O propósito delas é expandir seus espaços, não para disseminar o amor de
Cristo, mas para enriquecer por meio dEle. Isso numa nação construída sob os
pilares da fé e erguida nas frágeis paredes da ignorância pulveriza-se
rapidamente, sobretudo na realidade hiperconectada atual.
De volta ao inferno de Weintraub, mandar Varela e a
travesti Suzy para tal local não parece ser o mais apropriado. Para quem
acredita nessa condenação eterna, talvez seja um destino horrível imaginar uma
eternidade de sofrimento, em um lugar criado para punir os ditos ímpios da
terra. Porém, para muitos indivíduos, o inferno existe em vida. Susy e aquelas
travestis e transexuais estão cientes disso, pois, a criminalidade que as
abraçou advém de uma sociedade preconceituosa, responsável por inúmeras
violências, torturas, discriminações que resvalam em mortes psicológicas desses
indivíduos, quando não ceifam literalmente suas vidas.
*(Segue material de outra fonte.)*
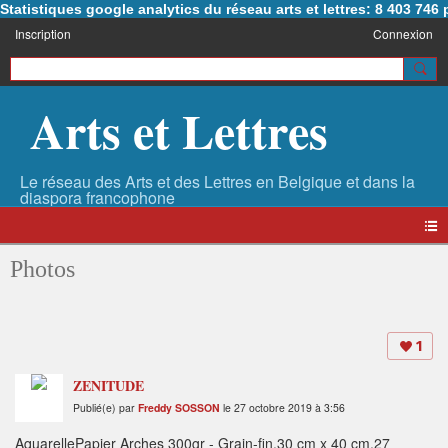
Statistiques google analytics du réseau arts et lettres: 8 403 74
Inscription
Connexion
Arts et Lettres
Photos
1
ZENITUDE
Publié(e) par
Freddy SOSSON
le 27 octobre 2019 à 3:56
AquarellePapier Arches 300gr - Grain-fin.30 cm x 40 cm.27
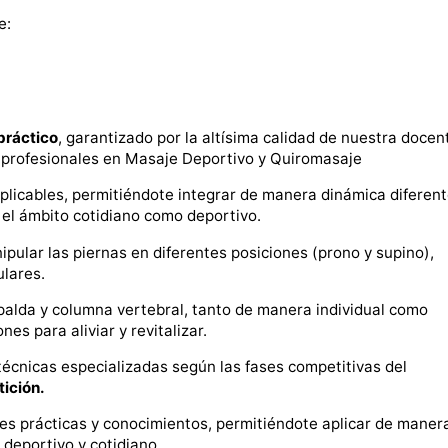
e:
práctico
, garantizado por la altísima calidad de nuestra docen
 profesionales en Masaje Deportivo y Quiromasaje
licables, permitiéndote integrar de manera dinámica diferen
el ámbito cotidiano como deportivo.
pular las piernas en diferentes posiciones (prono y supino),
ulares.
palda y columna vertebral, tanto de manera individual como
es para aliviar y revitalizar.
técnicas especializadas según las fases competitivas del
ición.
es prácticas y conocimientos, permitiéndote aplicar de maner
 deportivo y cotidiano.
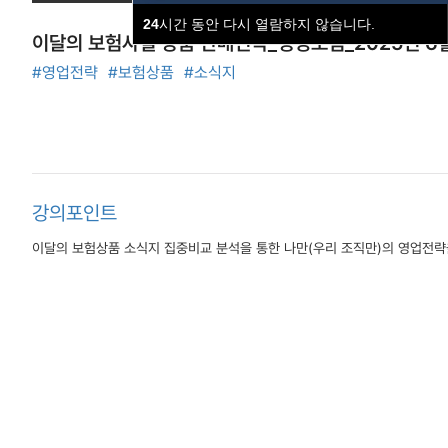
24
시간 동안 다시 열람하지 않습니다.
이달의 보험사별 상품 판매전략_생명보험_2025년 6월
#영업전략
#보험상품
#소식지
강의포인트
이달의 보험상품 소식지 집중비교 분석을 통한 나만(우리 조직만)의 영업전략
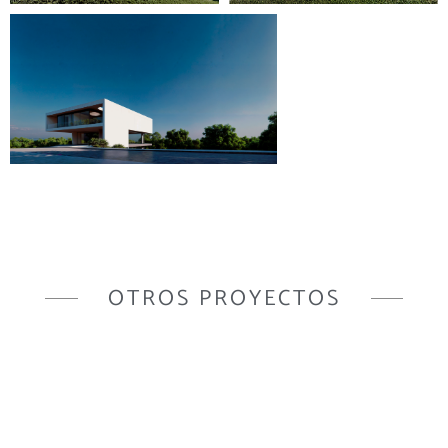
OTROS PROYECTOS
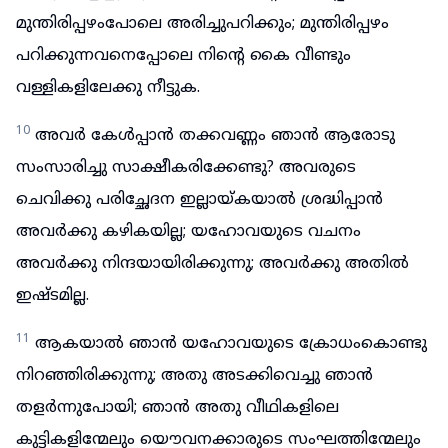
മുന്തിരിപ്പഴംപോലെ അരിച്ചുപറിക്കും; മുന്തിരിപ്പഴം
പറിക്കുന്നവനെപ്പോലെ നിന്റെ കൈ വീണ്ടും
വള്ളികളിലേക്കു നീട്ടുക.
10
അവർ കേൾപ്പാൻ തക്കവണ്ണം ഞാൻ ആരോടു
സംസാരിച്ചു സാക്ഷീകരിക്കേണ്ടു? അവരുടെ
ചെവിക്കു പരിച്ഛേദന ഇല്ലായ്കയാൽ ശ്രദ്ധിപ്പാൻ
അവർക്കു കഴികയില്ല; യഹോവയുടെ വചനം
അവർക്കു നിന്ദയായിരിക്കുന്നു; അവർക്കു അതിൽ
ഇഷ്ടമില്ല.
11
ആകയാൽ ഞാൻ യഹോവയുടെ ക്രോധംകൊണ്ടു
നിറഞ്ഞിരിക്കുന്നു; അതു അടക്കിവെച്ചു ഞാൻ
തളർന്നുപോയി; ഞാൻ അതു വീഥികളിലെ
കുട്ടികളിന്മേലും യൌവനക്കാരുടെ സംഘത്തിന്മേലും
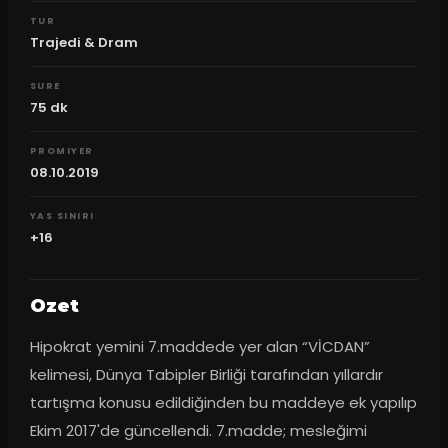
TUR
Trajedi & Dram
SURE
75
dk
PROMIYER
08.10.2019
YAS SINIRI
+16
Ozet
Hipokrat yemini 7.maddede yer alan “VİCDAN” 
kelimesi, Dünya Tabipler Birliği tarafından yıllardır 
tartışma konusu edildiğinden bu maddeye ek yapılıp 
Ekim 2017'de güncellendi. 7.madde; mesleğimi 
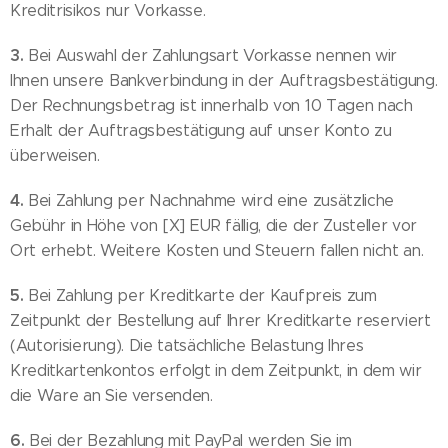
Kreditrisikos nur Vorkasse.
3.
Bei Auswahl der Zahlungsart Vorkasse nennen wir
Ihnen unsere Bankverbindung in der Auftragsbestätigung.
Der Rechnungsbetrag ist innerhalb von 10 Tagen nach
Erhalt der Auftragsbestätigung auf unser Konto zu
überweisen.
4.
Bei Zahlung per Nachnahme wird eine zusätzliche
Gebühr in Höhe von [X] EUR fällig, die der Zusteller vor
Ort erhebt. Weitere Kosten und Steuern fallen nicht an.
5.
Bei Zahlung per Kreditkarte der Kaufpreis zum
Zeitpunkt der Bestellung auf Ihrer Kreditkarte reserviert
(Autorisierung). Die tatsächliche Belastung Ihres
Kreditkartenkontos erfolgt in dem Zeitpunkt, in dem wir
die Ware an Sie versenden.
6.
Bei der Bezahlung mit PayPal werden Sie im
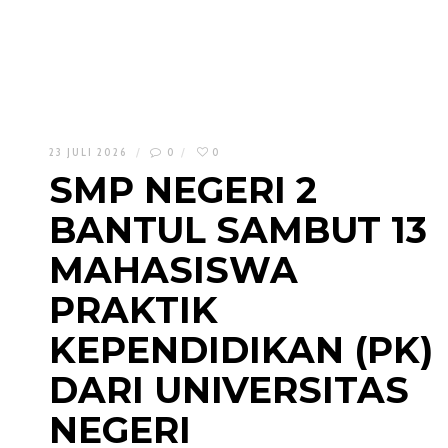
23 JULI 2026
0
0
SMP NEGERI 2
BANTUL SAMBUT 13
MAHASISWA
PRAKTIK
KEPENDIDIKAN (PK)
DARI UNIVERSITAS
NEGERI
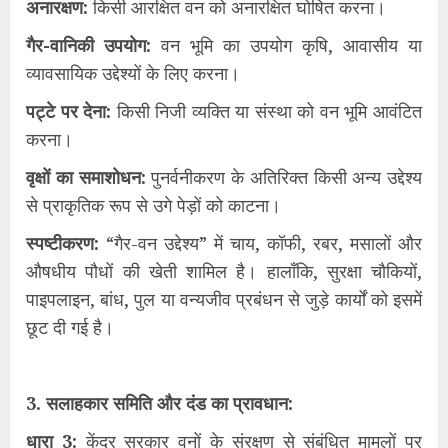
​अनारक्षण:
किसी आरक्षित वन को अनारक्षित घोषित करना।
​गैर-वानिकी उपयोग:
वन भूमि का उपयोग कृषि, आवासीय या
व्यावसायिक उद्देश्यों के लिए करना।
​पट्टे पर देना:
किसी निजी व्यक्ति या संस्था को वन भूमि आवंटित
करना।
​वृक्षों का समाशोधन:
पुनर्वनीकरण के अतिरिक्त किसी अन्य उद्देश्य
से प्राकृतिक रूप से उगे पेड़ों को काटना।
​स्पष्टीकरण:
“गैर-वन उद्देश्य” में चाय, कॉफी, रबर, मसालों और
औषधीय पौधों की खेती शामिल है। हालाँकि, सुरक्षा चौकियों,
पाइपलाइन, बांध, पुल या वन्यजीव प्रबंधन से जुड़े कार्यों को इसमें
छूट दी गई है।
​3. सलाहकार समिति और दंड का प्रावधान:
​धारा 3:
केंद्र सरकार वनों के संरक्षण से संबंधित मामलों पर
Por isso,
lamentavelmente, a morte parece ser para muitas delas o descanso diante de tudo
que sofrem. Todavia, há pessoas como o médico Drauzio Varella, antes de tudo
humano, capaz de se separar entre o joio e o trigo nesta seara. Tamanha seleção
prima pelo respeito profissional, dedicação a trazer dignidade para a vida de
pessoas cujas histórias de miséria contam com descasos no âmbito da saúde
física e emocional. Assim, um simples abraço, que poderia ter sido dado por
esses políticos pseudo sacerdotes de Cristo, foi ofertado pela simplicidade de
quem, distante de conotações políticas, apenas fez o que a governança e seus
correligionários são incapazes de admitir, o seu papel.
Ao invés disso, preferem retomar o espaço ficcional
de danação destinado aos pecadores, elaborado pelo Catolicismo, do que expressar
qualquer tipo de respeito a condição humana, a partir da óptica religiosa da
qual tanto usufruem. Porém, muito antes da representação dantesca conhecida
hoje por nós, o inferno é um estado moral. Talvez o lugar mais complexo onde o
humano possa ir. Trata-se de um espaço destinado às maledicências que a vil
capacidade humana é capaz de realizar. Contudo, a sociedade, através da
educação, tem papel crucial nisso, pois o conhecimento civiliza, humaniza, cria
seres empáticos, os quais, em consonância com o subjetivismo da fé, conseguem
moldar um caráter sempre em processo de ajuste. O estado de elevação capaz de
abraçar a diferença e levar até ela o aconchego negado por tantos preconceitos,
estes sempre precipitados a condenar ao fogo aqueles que Cristo certamente
levaria para luz. Enquanto não entendemos que o binômio céu e inferno é
intrínseco ao que somos, caímos nessa balela de condenar o outro aos braços do
capiroto, quando, na verdade, o coisa ruim já habita em muitos de nós.